Lee Morgan - The Gigolo

Lee Morgan
The Gigolo

Released 1965 on Blue Note
Reviewed by dave clarkson, 27/03/2006ce

Yes I Can, No You Can't
The Gigolo
You Go To My Head

Personnel: Lee Morgan (trumpet); Wayne Shorter (tenor saxophone); Harold Mabern (piano); Bob Cranshaw (acoustic bass); Billy Higgins (drums). Producer: Alfred Lion. Recorded at the Van Gelder Studio, Englewood Cliffs, New Jersey on June 25 and July 1, 1965.

A musical enigma, Edward Lee Morgan recorded 25 solo albums and more as a sideman between the age of 18 and 33. Born in Philadelphia on July 10, 1938, he began playing live at the age of 15 after he was exposed to a wide variety of jazz music. Aged 18, he played in Art Blakeys' Jazz Messengers until 1961 and also found time to perform as a sideman on John Coltrane's classic 'Blue Train' album, as well as with Jimmy Smith. He moved to New York City following problems with heroin and recorded with avant-gardist Grachan Moncur on the trombonist's debut 'Evolution', before finding success with his first solo recording, 'the Sidewinder', which became his greatest commercial record. Throughout the 1960's, his compositions were increasingly modal and free-form, stretching the boundaries of hard bop, boogaloo and electrified fusion. Morgan's recorded less at the end of the ‘60s but continued to tour with a regular group that prominently featured saxophonist Bennie Maupin.

'The Gigolo' is a trully unsung album for anyone who may be interested in checking out some classic sixties jazz hard bop music. 'Yes I Can, No You Can't' opens the album with the rhythm section laying down a deep groove. Morgan enters the frame with a swaggering and confident solo. The track takes on a mean and moody feel, more raw and raucous than his previous chickenshack opus, 'The Sidewinder'. 'Trapped' is a bright, straight ahead minor blues which is more urgent than the opening track and has a great feel about it. It is a conventional hard bop track which is reminiscent of Morgan's work with the Jazz Messengers. 'Speedball' is another bop-style blues, but more relaxed, and contains two themes within the song structure. Wayne Shorter plays like a mean mutherfucker on this track and Billy Higgins anchors the whole thing together in a powerful rhythm clinch.

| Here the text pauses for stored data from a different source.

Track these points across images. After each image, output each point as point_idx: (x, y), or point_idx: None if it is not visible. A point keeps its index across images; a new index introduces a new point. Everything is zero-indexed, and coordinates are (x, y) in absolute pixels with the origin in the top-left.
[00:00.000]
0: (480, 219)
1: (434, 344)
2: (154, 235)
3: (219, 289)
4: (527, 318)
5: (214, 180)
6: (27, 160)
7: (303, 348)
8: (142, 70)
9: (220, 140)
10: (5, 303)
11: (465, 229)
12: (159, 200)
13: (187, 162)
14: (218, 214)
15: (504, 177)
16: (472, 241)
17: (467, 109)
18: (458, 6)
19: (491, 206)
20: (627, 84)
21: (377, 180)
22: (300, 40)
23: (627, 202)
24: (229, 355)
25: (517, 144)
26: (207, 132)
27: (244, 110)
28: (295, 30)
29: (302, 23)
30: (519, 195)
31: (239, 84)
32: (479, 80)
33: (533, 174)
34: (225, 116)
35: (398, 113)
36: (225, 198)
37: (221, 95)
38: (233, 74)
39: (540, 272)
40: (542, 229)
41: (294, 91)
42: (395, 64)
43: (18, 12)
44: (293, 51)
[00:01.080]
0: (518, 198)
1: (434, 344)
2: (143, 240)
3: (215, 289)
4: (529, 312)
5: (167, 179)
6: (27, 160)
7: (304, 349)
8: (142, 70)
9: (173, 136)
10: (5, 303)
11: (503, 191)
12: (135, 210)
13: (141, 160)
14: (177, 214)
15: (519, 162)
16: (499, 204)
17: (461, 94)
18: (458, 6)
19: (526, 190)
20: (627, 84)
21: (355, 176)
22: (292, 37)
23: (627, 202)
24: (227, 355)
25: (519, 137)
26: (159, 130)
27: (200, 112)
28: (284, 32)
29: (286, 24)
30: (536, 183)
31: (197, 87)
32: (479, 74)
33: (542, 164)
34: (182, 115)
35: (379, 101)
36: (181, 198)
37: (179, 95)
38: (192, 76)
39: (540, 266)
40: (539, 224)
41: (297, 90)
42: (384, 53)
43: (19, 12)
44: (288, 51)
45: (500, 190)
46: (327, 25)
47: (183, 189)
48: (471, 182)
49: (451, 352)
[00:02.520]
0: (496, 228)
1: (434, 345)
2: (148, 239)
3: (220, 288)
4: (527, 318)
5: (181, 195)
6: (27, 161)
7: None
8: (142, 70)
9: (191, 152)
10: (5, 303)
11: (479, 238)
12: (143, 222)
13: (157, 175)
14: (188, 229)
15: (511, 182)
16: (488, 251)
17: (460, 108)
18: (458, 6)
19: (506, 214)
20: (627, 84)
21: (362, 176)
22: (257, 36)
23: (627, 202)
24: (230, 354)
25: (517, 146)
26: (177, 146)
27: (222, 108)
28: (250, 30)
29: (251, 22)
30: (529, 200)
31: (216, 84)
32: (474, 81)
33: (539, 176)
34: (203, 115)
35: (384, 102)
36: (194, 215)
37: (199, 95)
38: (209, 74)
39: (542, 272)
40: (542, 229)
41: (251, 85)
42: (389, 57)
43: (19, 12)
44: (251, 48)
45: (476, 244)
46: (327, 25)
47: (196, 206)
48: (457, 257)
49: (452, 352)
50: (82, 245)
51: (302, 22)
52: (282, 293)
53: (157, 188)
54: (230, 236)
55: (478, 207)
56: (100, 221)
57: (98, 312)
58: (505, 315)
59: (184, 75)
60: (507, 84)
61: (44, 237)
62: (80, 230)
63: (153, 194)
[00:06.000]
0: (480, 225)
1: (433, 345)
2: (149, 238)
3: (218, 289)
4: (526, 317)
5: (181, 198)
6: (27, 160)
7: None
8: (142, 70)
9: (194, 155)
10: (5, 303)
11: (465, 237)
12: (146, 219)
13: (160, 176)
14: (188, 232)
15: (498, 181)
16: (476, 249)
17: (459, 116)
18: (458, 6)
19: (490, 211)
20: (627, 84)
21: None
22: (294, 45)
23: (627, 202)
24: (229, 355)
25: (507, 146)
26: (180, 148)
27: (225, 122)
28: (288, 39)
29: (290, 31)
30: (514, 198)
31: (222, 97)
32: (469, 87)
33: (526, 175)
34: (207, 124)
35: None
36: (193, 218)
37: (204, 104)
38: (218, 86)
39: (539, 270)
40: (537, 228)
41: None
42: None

The longest track on the album and the jewel in the crown is the title track. 'The Gigolo' which is a brooding and reflective killer of a track. The resilient bass line and the thunderous kick ass drums underpin the fiery solos from the brass and the overall sound is one of passion and war cry. The title track closely recalls Coltrane‘s 'A Love Supreme' style musical assault by its frenetic runaway train pace. Pianist, Harold Mabern, plays in an evocative and fluent way similar to Coltrane's pianist McCoy Tyner. The track is an absolute masterpiece of compelling block chords and rhythmic tension and worth the price of the disc alone.

'You Go To My Head; which is the only non-original on the album (written by Dizzy Gillespie) is a relatively relaxed closer and a standard jazz ballad.

'The Gigolo' is a jazz masterpiece and an album which deserves the appreciation of an aspiring receptive eclectic beatnik rather than the containment of an old farts jazz crowd which it currently lives within.

On February 19, 1972, Morgan was performing at the New York club 'Slug's' when he was shot and killed by his common-law wife Helen More. Accounts of exactly what happened vary; whether they argued over drugs or Morgan's fidelity remains unknown. Jazz lost a major talent, ending his life at the age of 33. 'The Gigolo' stands as a testament to his legacy.